You can see almost anything at the State Fair. Cakes that look like Chinese porcelain, fried butter (really), newborn lambs so wobbly they fall over, grown men carrying giant stuffed animals, Golden Driller bottles of beer… And more. Lots more.
People come to the fair I never see at any other time of year. It’s not as simple as class — if that were it I’d see these people at the Dollar Store, where both the need-tos and the want-tos shop. And it’s not as simple as rural/ urban, because I visit a lot of small Oklahoma communities. Never see these folks there either.
Nope, it’s something about the fair. People drive for two hours, as the young man & his mother sharing the table with us in Food Court told us, to get to the fair. “Three fairs in three weeks,'” he told us proudly. But most are local. The 45+ guy with us on the free ‘park & ride’ bus to the fair. I almost never see people of his age wearing old visors (not ball caps — that’s part of it), tattoos from the military, a sleeveless sweatshirt and low-rise jeans, all pulled over a hot & sweaty meat-packer physique. Where is he the rest of the time?
Something in me loves this weirdness. I respond like a child to the butterflies hatching, to the enormous Santa Gertrudis bulls, to the entire spectacle of our agrarian roots, our technological present, and the hunger that seems a key element of the whole experience.
On the bus, people behind me are planning what they’ll eat. Me too! (we split a gigantic home-made cinnamon roll, a plate of real nachos — complete w/ lettuce & tomatoes — and I had a bag of cinnamon roasted almonds) The little girl behind me as I wait in line for admission is planning what animals she’ll see. Me too! (the Percherons, the Belgian blue cattle, the paint horses and the Santa Gertrudis) An older woman passing by is extolling the virtues of the exhibits, and we join the throng of people from all over northeastern Oklahoma as they wind down the aisles of sugar art, waterless cookware and information on keeping bees. I’m in heaven.
My beginner’s heart is reminded: we need to feed ourselves. Not just the fair’s once-a-year orgy of eating (although it’s sooo much fun to eat like you’re 11 years old!), but experiences. Ones that bring our much-missed dead to life, at least in memory: my grandmother’s painted china, exhibited w/ much fanfare at each year’s fair. My mother and I judging the quilts as we strolled past, arm-in-arm, and she wondered aloud if she could do that, given time. My father, as I look at the massive antiques and guns he would have loved.

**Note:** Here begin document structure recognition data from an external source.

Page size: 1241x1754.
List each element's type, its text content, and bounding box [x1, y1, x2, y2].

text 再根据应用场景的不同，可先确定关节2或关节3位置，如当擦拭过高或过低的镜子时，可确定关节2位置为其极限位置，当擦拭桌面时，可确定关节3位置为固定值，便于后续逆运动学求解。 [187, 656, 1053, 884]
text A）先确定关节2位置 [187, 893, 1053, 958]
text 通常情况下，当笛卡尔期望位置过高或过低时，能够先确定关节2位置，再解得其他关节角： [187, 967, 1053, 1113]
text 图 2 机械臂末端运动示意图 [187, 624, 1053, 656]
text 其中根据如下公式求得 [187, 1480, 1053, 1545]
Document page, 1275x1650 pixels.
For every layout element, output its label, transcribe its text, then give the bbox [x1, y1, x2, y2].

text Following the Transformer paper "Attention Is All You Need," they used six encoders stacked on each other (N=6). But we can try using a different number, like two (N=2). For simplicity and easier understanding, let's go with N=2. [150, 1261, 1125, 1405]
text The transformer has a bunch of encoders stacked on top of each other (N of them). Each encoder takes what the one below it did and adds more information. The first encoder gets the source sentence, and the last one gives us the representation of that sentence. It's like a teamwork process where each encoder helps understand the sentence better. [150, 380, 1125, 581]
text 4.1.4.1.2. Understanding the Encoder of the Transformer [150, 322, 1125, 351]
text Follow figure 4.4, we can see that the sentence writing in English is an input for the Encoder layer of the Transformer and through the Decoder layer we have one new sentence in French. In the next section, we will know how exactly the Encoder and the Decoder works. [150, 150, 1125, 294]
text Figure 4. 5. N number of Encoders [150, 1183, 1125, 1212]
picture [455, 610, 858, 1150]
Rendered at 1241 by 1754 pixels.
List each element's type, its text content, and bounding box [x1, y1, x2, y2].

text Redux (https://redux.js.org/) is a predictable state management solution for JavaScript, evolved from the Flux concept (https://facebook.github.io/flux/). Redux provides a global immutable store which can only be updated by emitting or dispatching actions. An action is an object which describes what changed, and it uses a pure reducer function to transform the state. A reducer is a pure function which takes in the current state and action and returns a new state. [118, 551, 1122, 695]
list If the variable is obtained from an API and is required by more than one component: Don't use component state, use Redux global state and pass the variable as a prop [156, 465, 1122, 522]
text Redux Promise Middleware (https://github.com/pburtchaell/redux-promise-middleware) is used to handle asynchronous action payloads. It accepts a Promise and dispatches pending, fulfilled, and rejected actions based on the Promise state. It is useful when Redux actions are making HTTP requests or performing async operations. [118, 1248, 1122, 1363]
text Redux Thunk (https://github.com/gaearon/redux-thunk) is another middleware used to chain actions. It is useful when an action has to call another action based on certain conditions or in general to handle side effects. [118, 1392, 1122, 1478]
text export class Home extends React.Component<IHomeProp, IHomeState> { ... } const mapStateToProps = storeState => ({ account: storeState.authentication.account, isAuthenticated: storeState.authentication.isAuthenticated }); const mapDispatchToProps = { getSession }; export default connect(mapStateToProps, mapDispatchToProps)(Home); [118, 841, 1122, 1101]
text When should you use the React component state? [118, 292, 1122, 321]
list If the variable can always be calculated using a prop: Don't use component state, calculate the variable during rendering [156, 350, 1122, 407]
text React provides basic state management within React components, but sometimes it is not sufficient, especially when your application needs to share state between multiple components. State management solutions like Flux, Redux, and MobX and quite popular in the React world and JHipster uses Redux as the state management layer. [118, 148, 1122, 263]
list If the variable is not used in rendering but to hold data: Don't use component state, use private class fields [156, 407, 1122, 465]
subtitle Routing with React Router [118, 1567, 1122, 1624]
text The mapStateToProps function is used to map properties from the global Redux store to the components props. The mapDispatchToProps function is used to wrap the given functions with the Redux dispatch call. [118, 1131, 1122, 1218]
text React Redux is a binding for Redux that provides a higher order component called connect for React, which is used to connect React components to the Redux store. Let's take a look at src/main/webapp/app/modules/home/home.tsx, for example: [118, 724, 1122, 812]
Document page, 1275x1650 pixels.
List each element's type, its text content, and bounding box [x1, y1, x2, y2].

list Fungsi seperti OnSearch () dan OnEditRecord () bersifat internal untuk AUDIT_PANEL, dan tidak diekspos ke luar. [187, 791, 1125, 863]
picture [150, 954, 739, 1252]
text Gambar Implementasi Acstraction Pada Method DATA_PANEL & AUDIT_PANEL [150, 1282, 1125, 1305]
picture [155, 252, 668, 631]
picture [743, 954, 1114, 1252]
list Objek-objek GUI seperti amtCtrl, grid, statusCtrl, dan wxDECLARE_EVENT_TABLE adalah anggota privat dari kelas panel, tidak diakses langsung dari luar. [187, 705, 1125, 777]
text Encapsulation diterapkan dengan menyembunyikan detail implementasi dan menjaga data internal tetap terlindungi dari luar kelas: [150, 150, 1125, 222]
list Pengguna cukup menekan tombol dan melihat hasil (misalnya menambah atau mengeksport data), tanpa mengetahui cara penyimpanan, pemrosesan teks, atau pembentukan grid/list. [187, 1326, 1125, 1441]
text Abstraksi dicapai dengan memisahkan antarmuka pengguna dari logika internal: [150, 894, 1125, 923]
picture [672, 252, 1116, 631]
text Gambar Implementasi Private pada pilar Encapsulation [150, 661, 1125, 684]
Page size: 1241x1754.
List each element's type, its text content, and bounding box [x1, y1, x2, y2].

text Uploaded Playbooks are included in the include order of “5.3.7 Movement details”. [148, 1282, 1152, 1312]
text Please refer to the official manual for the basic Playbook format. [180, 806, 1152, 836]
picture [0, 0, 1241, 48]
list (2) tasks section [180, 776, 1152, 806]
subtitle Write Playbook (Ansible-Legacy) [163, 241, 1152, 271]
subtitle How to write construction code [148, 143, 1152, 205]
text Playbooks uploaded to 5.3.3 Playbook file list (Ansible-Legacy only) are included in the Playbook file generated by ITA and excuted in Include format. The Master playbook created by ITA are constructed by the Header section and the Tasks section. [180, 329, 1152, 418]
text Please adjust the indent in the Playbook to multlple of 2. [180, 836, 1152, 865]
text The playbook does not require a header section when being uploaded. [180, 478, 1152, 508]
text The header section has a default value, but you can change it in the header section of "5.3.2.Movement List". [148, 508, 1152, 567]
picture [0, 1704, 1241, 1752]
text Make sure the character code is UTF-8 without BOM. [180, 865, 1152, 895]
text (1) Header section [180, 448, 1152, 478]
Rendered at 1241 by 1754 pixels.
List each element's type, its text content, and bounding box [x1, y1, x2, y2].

For me, the fair is a return to a past I remember clearly — when Oklahoma schools were let out a day for students to attend, complete with free admission. When entire families went to the fair together, all three generations. When life was no simpler, but there seemed no end to it in sight… I miss that.The state fair — for one brilliant autumn morning — gives it back to me. Complete with indigestion :).